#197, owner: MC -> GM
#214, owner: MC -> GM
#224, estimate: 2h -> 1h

==

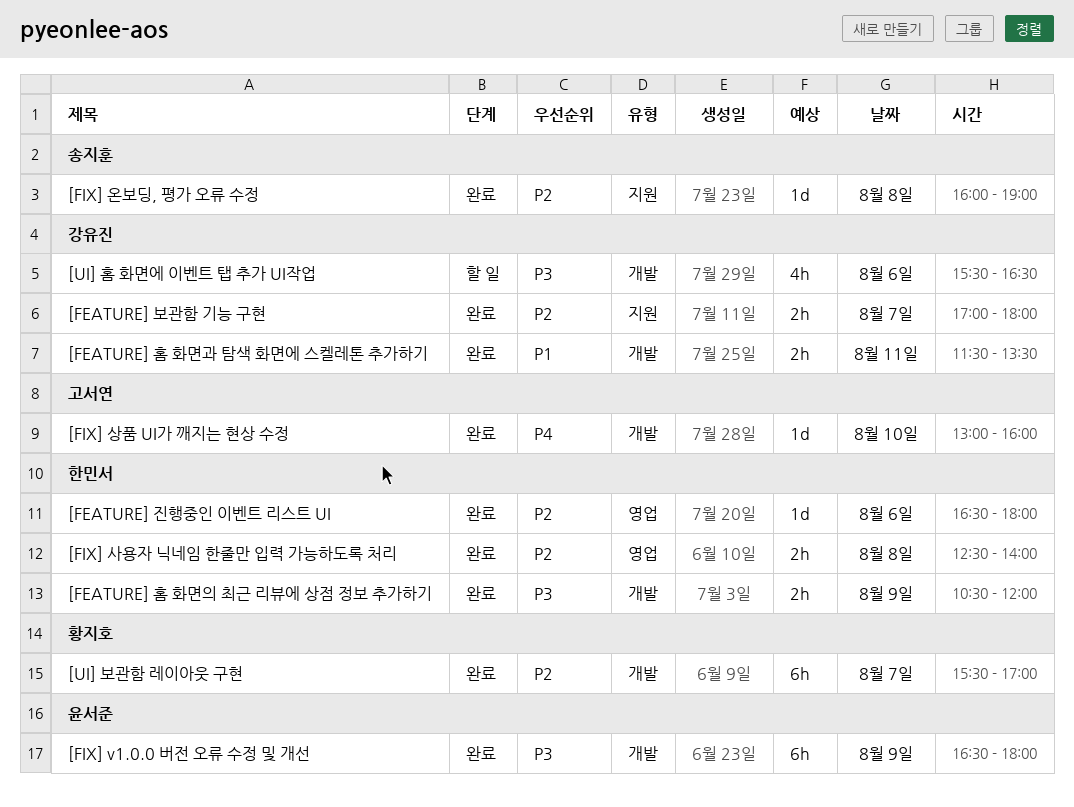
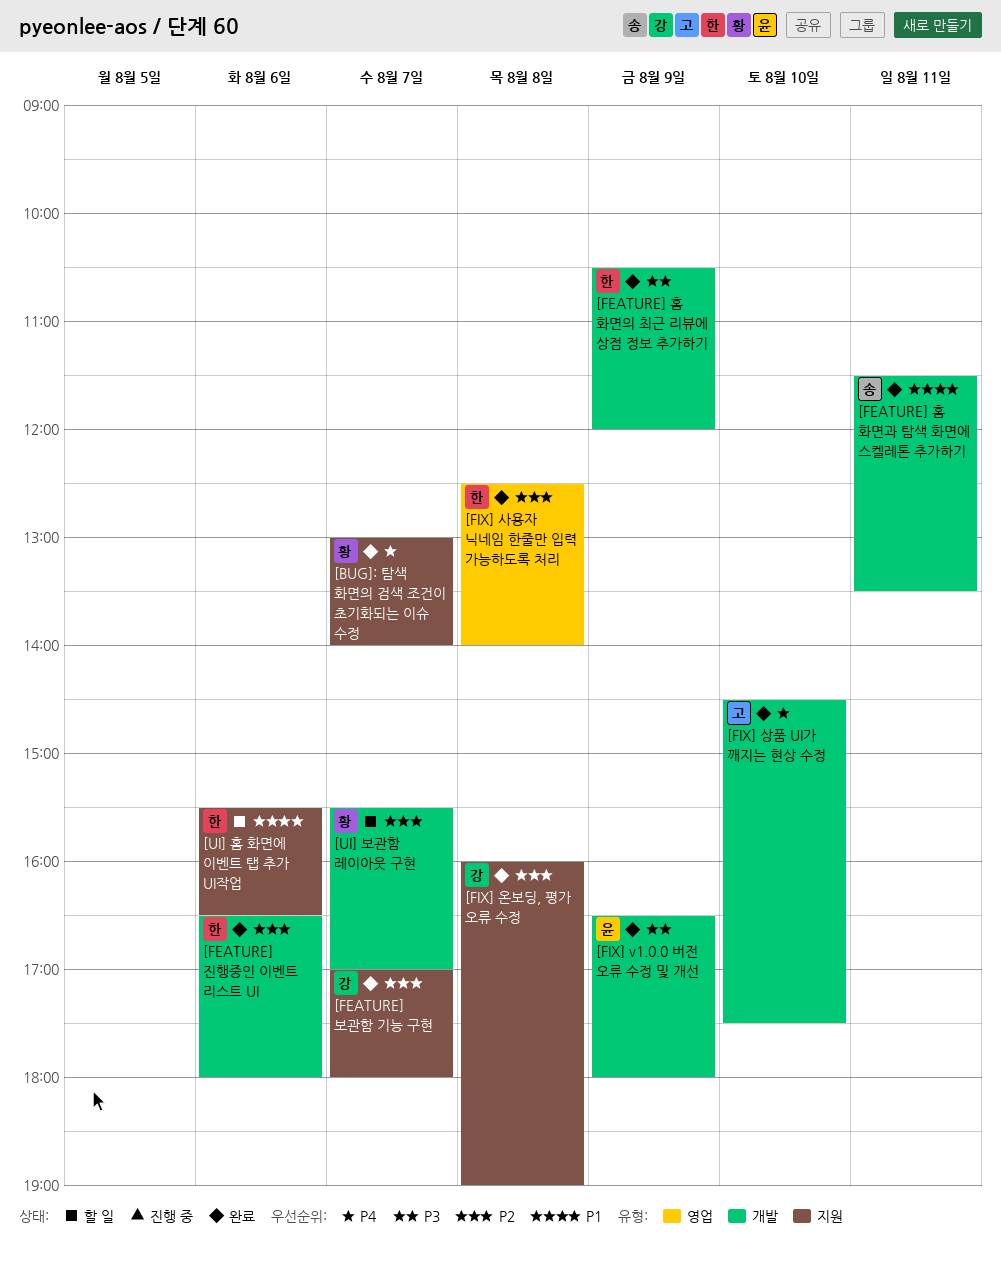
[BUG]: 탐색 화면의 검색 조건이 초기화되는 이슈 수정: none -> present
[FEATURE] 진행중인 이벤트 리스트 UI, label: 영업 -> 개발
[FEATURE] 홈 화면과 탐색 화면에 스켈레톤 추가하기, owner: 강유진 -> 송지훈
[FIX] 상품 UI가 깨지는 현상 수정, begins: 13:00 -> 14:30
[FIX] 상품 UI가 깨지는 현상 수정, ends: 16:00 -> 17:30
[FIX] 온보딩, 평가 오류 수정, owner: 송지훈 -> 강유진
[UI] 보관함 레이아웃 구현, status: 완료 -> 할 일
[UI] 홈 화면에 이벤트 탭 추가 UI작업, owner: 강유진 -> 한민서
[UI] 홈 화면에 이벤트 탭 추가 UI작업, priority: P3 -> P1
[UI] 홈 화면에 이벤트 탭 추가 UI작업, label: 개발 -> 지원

* * *

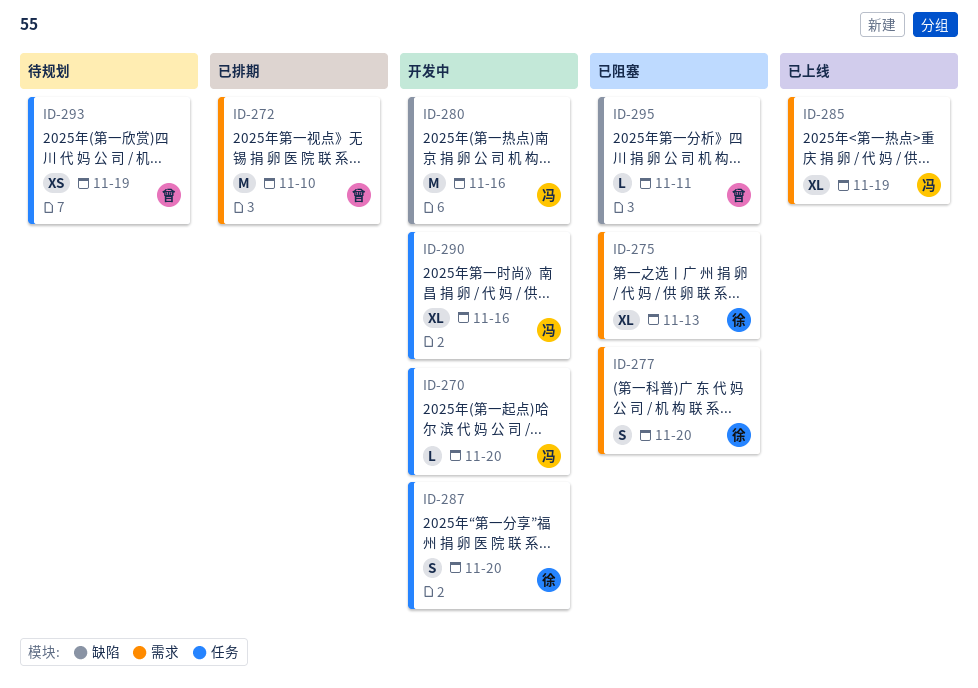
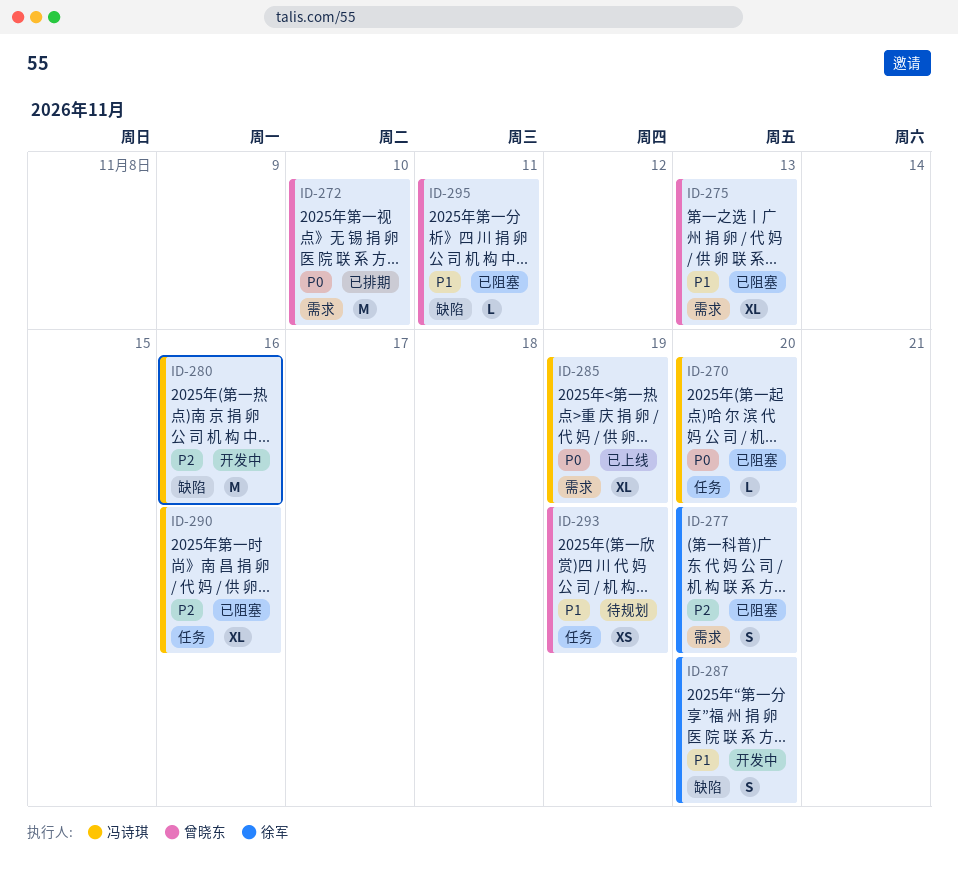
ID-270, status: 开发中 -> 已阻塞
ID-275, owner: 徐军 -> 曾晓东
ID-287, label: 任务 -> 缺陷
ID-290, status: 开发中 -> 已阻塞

→ Goal of the exercise:
From the records above, give again exactly the lines running from the line with "[UI] 보관함 레이아웃 구현, status: 완료 -> 할 일" to the line with "[UI] 홈 화면에 이벤트 탭 추가 UI작업, label: 개발 -> 지원", inclusive.

→ Finished task:
[UI] 보관함 레이아웃 구현, status: 완료 -> 할 일
[UI] 홈 화면에 이벤트 탭 추가 UI작업, owner: 강유진 -> 한민서
[UI] 홈 화면에 이벤트 탭 추가 UI작업, priority: P3 -> P1
[UI] 홈 화면에 이벤트 탭 추가 UI작업, label: 개발 -> 지원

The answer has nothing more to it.